- 1 cup Old Fashioned Oats
- 1 medium Ripe Banana, about 7-inches long
- 1/4 cup Almond Butter
- 1/2 teaspoon Ground Cinnamon
- 2 tablespoons Butterscotch Chips
Adjust the cooking rack to the bottom position and preheat your toaster oven to 350°F.
Spread oats in a single layer on a quarter sheet pan and place in the toaster oven.
Cook oats until lightly toasted, about 8 to 10 minutes. Set pan aside to cool completely.
In a medium bowl, mash the banana until smooth. Stir in the almond butter and mix well. Add the cooled toasted oats, cinnamon, and butterscotch chip. Mix until combined.

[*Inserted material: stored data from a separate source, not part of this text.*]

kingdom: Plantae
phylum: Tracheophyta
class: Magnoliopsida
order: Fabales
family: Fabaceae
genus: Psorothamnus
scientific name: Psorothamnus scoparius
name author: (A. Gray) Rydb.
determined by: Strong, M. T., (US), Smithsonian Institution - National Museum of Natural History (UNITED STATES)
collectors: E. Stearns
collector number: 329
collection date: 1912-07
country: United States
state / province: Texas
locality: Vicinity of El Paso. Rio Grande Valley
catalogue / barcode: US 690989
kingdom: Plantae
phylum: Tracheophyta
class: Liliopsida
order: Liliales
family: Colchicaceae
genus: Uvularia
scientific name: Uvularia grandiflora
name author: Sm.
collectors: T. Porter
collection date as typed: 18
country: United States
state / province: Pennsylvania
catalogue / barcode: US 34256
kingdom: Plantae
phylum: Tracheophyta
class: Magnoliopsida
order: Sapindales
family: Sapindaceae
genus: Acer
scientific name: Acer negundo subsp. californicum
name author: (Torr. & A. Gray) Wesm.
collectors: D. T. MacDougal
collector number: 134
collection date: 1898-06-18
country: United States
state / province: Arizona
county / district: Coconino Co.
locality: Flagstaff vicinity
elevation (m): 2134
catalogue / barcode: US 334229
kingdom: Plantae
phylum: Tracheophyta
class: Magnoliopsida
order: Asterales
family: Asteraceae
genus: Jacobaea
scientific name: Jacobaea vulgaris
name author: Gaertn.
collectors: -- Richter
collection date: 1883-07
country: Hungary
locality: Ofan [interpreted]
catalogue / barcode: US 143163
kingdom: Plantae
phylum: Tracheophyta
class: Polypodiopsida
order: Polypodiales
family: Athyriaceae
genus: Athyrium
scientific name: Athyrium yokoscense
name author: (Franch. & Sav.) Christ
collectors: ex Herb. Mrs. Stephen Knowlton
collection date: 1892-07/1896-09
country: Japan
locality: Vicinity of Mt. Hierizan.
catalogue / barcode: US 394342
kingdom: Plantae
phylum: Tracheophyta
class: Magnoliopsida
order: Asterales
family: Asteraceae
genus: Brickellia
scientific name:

Line a quarter sheet pan with a silicone baking mat. Use an ice cream scoop or two spoons to drop the mixture into 6 even mounds onto the pan.
Bake at 350°F until the tops are set and edges are golden about 14 to 15 minutes.
Cool cookies on pan for at least 5 minutes before devouring.
- The cookies will not spread during baking. If you want a perfect cookie shape, moisten your fingertips with water and gently flatten/shape the sticky dough mounds before baking.
- Freeze any leftover cookies. To reheat frozen cookies, place cookies on a pan lined with a silicone baking mat. Heat in your toaster oven at 325°F for 5 minutes or until warmed through.